Fadli Zon Ungkap Pemerintah Akrobat Data Soal Kemiskinan

Fadli Zon Ungkap Pemerintah Akrobat Data Soal Kemiskinan

Fadli Zon Ungkap Pemerintah Akrobat Data Soal KemiskinanMenko Perekonomian Hatta Rajasa optimis target penurunan angka kemiskinan 2013 tercapai. Hal ini ditempuh melalui peningkatan efektivitas belanja sosial.

Seharusnya, langkah awal yang lebih penting dilakukan pemerintah adalah mengoreksi dengan jujur data kemiskinan.

Wakil Ketua Umum DPP Partai Gerindra menegaskan, pemerintah kerap melakukan akrobat data kemiskinan. Ketika standar internasional (PBB) menetapkan 2 dollar AS (18 ribu rupiah) per hari sebagai garis kemiskinan, pemerintah dalam hal ini BPS justru hanya menggunakan standar 7.800 rupiah.

“Lalu dengan standar ini, apakah orang yang hidup bahkan dengan 10 ribu rupiah perhari, dapat dikategorisasikan tidak miskin?” tegas Fadli Zon, Jumat (11/1/2013).

Jika standar BPS digunakan, Fadli memberikan argumentasi, angka kemiskinan berkisar 12 persen atau sekitar 30 juta jiwa.
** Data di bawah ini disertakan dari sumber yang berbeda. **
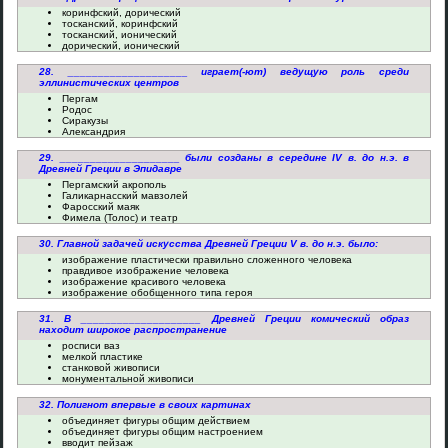
коринфский, дорический
тосканский, коринфский
тосканский, ионический
дорический, ионический
28. ____________________ играет(-ют) ведущую роль среди
эллинистических центров
Пергам
Родос
Сиракузы
Александрия
29. ____________________ были созданы в середине IV в. до н.э. в
Древней Греции в Эпидавре
Пергамский акрополь
Галикарнасский мавзолей
Фаросский маяк
Фимела (Толос) и театр
30. Главной задачей искусства Древней Греции V в. до н.э. было:
изображение пластически правильно сложенного человека
правдивое изображение человека
изображение красивого человека
изображение обобщенного типа героя
31. В ____________________ Древней Греции комический образ
находит широкое распространение
росписи ваз
мелкой пластике
станковой живописи
монументальной живописи
32. Полигнот впервые в своих картинах
объединяет фигуры общим действием
объединяет фигуры общим настроением
вводит пейзаж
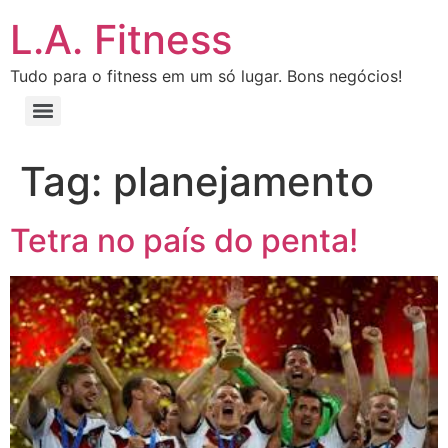
L.A. Fitness
Tudo para o fitness em um só lugar. Bons negócios!
Tag:
planejamento
Tetra no país do penta!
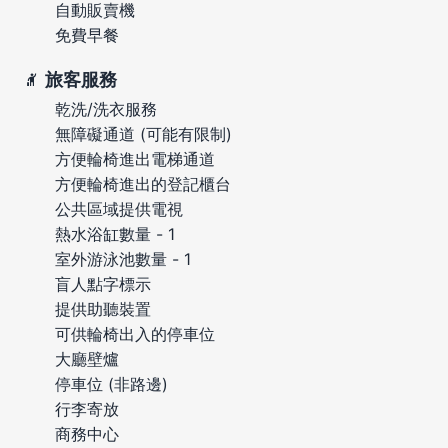
自動販賣機
免費早餐
旅客服務
乾洗/洗衣服務
無障礙通道 (可能有限制)
方便輪椅進出電梯通道
方便輪椅進出的登記櫃台
公共區域提供電視
熱水浴缸數量 - 1
室外游泳池數量 - 1
盲人點字標示
提供助聽裝置
可供輪椅出入的停車位
大廳壁爐
停車位 (非路邊)
行李寄放
商務中心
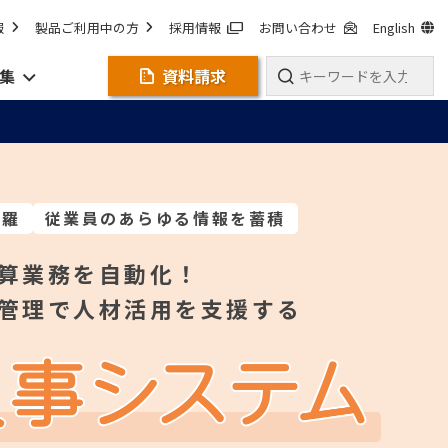
報
製品ご利用中の方
採用情報
お問い合わせ
English
集
資料請求
網羅
従業員のあらゆる情報を蓄積
算業務を自動化！
管理で人材活用を支援する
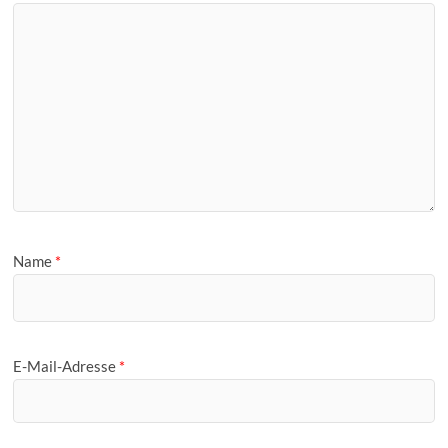
Name
*
E-Mail-Adresse
*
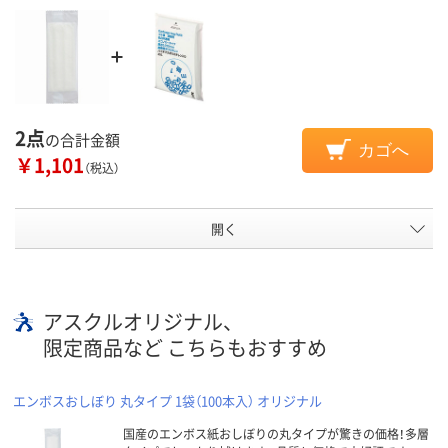
2点
の合計金額
カゴへ
￥1,101
（税込）
開く
アスクルオリジナル、
限定商品など こちらもおすすめ
エンボスおしぼり 丸タイプ 1袋（100本入） オリジナル
国産のエンボス紙おしぼりの丸タイプが驚きの価格！多層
Akan tetapi, kalau gunakan standar internasional, lebih 100 juta jiwa rakyat Indonesia yang hidup di bawah garis kemiskinan.

“Lebih dari 3 kali lipat data statistik BPS. Inilah akrobat data pemerintah yang seringkali rakyat tak ketahui,” kecam Fadli.

Ditegaskan lagi, perbedaan standar ini yang membuat seolah-olah secara statistik angka kemiskinan di Indonesia turun dan rendah. Turunnya angka kemiskinan yang ada, katanya lagi, bisa jadi, bukan karena suksesnya kebijakan pemerintah, melainkan karena rendahnya standar garis kemiskinan. Seharusnya 18 ribu rupiah hanya 7 ribu rupiah per hari.

“Peningkatan efektifitas belanja sosial memang harus dilakukan sejak lama. Apalagi alokasi belanja sosial sangat berpotensi diselewengkan dan sedikit yang tersalurkan pada rakyat kecil. Barangkali pemerintah juga tahu bahwa potensi perburuan rente (rent seeking) di belanja sosial ini cukup besar. Apalagi jelang Pemilu. Jadi, ini bukanlah terobosan,” paparnya.

“Pemerintah harus berani mengoreksi data kemiskinan dengan menggunakan standar internasional (Rp18 ribu/hari), bukan Rp 7ribu/hari. Keberanian untuk jujur memotret fenomena kemiskinan, adalah salah satu langkah penting untuk menangani masalah kemiskinan.